Posted by on Friday, January 31, 2014 in HART, Lectures, VRC.

SP14_Ousterhout_Goldberg_web (2)Robert Ousterhout, professor of the history of art, University of Pennsylvania, will present the Norman L. and Roselea J. Goldberg Lecture in Art History on Thursday, February 20, at 4:10 p.m. in 203 Cohen Hall. His lecture is entitled “The Life and Afterlife of Constantine’s Column,” with a reception to follow in the atrium.

A renowned scholar of Byzantine architecture, Ousterhout was among those who inspected the summit of Constantine’s column during the recent renovation (2003-2009). His lecture will examine the oldest and most enigmatic monument of Byzantine Constantinople.

Ousterhout teaches courses in Byzantine art and architectural history and serves as the director of the Center for Ancient Studies at the University of Pennsylvania. His research focuses on the documentation, interpretation, and restoration of the vanishing architectural heritage of the eastern Mediterranean. His current fieldwork concentrates on Byzantine architecture, monumental art, and urbanism in Constantinople and Cappadocia ranging from such projects as restoring ancient churches in Istanbul to documentation and analysis of settlements in Cappadocia.
==========
__Brief 1__
Shorten the paragraph of the lecture announcement that begins "Ousterhout teaches courses" into a brief bulleted list that keeps its main facts.
__Brief 2__
Extend the lecture announcement with a further paragraph that follows on from its final sentence.

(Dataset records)
==========
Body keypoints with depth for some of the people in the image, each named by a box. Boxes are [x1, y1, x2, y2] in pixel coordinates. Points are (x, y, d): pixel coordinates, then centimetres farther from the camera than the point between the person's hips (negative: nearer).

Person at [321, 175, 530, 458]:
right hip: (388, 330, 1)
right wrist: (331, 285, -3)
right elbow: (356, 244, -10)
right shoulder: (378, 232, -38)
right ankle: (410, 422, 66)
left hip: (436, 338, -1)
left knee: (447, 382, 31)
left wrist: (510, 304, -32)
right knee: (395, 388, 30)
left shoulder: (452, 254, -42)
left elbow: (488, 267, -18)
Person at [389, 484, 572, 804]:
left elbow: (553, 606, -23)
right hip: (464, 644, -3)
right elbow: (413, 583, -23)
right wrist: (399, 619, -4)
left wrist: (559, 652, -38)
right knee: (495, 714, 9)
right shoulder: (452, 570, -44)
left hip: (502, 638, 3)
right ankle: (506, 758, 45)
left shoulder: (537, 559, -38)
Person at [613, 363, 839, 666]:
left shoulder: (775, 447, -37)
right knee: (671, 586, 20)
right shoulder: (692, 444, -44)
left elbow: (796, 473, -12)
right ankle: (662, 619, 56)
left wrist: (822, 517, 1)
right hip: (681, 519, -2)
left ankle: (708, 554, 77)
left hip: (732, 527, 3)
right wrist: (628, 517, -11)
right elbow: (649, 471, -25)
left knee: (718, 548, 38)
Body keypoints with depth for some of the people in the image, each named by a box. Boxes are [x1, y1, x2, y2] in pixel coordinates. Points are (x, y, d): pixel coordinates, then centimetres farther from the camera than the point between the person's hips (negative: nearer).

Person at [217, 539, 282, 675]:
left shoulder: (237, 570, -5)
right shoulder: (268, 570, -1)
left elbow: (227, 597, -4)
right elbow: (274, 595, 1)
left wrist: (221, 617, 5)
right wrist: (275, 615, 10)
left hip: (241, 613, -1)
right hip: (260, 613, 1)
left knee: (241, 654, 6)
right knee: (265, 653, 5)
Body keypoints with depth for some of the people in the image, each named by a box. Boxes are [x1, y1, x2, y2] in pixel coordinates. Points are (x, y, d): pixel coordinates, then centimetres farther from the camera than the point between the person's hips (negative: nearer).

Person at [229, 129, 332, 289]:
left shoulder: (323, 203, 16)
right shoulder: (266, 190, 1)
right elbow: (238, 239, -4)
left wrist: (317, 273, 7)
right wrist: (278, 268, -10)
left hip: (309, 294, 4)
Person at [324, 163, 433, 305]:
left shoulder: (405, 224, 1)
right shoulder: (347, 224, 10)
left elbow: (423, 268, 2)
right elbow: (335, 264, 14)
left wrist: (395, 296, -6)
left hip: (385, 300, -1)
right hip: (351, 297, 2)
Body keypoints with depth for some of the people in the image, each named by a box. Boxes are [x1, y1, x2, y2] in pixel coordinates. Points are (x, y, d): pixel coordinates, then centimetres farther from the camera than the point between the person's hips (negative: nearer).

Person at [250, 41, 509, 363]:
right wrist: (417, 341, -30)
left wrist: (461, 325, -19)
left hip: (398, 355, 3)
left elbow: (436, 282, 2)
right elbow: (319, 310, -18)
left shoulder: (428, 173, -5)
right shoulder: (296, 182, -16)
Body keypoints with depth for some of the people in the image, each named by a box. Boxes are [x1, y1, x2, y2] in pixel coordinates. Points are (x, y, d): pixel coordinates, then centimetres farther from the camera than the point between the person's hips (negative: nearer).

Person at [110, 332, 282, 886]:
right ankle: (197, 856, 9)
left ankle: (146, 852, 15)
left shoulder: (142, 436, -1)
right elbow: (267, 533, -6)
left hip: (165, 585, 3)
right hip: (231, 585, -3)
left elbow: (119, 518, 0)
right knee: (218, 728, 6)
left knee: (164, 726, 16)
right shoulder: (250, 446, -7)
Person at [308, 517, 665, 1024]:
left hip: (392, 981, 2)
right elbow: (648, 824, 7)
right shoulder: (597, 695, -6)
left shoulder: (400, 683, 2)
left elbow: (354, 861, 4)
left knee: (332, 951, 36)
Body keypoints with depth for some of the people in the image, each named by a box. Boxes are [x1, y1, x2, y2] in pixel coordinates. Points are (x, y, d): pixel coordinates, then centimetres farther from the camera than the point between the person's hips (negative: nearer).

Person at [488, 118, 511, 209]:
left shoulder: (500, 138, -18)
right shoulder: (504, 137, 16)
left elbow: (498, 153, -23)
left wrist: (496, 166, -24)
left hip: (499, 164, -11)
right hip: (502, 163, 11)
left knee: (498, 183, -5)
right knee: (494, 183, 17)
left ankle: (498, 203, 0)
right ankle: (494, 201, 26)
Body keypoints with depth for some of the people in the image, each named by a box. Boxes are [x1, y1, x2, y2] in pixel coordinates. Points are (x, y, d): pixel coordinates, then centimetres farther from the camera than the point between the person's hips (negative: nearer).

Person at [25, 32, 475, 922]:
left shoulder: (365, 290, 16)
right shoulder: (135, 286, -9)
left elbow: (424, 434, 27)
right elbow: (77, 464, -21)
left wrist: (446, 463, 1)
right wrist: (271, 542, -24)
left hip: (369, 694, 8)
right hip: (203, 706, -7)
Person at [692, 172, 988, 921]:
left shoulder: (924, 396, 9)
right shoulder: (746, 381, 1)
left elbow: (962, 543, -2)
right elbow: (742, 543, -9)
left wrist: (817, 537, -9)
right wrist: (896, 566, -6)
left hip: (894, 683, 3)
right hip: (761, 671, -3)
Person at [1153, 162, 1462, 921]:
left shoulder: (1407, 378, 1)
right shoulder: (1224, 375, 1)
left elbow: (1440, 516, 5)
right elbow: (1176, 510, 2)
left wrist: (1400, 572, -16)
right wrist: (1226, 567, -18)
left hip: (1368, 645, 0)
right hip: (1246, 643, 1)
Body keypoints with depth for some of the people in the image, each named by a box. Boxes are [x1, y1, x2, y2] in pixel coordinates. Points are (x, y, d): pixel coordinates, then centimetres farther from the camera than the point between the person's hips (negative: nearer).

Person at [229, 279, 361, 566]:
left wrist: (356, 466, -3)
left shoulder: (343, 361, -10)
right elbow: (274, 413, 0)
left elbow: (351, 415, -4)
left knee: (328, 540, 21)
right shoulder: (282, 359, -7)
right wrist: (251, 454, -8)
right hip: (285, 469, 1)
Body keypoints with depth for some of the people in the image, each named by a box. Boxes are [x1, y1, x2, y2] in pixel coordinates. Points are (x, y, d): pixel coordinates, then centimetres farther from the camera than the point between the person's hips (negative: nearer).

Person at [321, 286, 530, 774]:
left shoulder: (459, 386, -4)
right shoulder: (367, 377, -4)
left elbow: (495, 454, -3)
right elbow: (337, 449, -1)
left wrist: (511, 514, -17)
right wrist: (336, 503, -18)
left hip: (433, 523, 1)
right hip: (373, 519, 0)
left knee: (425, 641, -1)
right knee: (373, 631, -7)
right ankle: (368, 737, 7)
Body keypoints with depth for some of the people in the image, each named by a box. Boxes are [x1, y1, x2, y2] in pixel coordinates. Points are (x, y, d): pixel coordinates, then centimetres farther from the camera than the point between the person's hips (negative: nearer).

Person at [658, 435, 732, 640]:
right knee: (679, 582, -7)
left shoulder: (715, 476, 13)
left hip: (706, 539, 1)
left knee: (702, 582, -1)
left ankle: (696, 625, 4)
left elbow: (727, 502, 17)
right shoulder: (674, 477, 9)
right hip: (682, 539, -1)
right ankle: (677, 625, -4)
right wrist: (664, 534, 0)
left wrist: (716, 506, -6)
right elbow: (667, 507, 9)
==========
__Answer box 1__
- Teaches courses in Byzantine art and architectural history
- Directs the Center for Ancient Studies at the University of Pennsylvania
- Researches the documentation, interpretation, and restoration of the eastern Mediterranean's vanishing architectural heritage
- Currently does fieldwork on Byzantine architecture, monumental art, and urbanism in Constantinople and Cappadocia, from restoring ancient churches in Istanbul to documenting and analyzing settlements in Cappadocia

__Answer box 2__
He has surveyed and excavated sites in Greece, Turkey, and Israel, but the allure of Istanbul continues to draw him back. In an interview with Emily Wilson, University of Oregon, he said: “The history, the city surrounded by water, the food and big city hustle and bustle all appealed to me. I knew I couldn’t just work in a library. I needed field work, and I began working directly with the documentation of monuments. I’ve since also discovered the wonders of working in rural Cappadocia.”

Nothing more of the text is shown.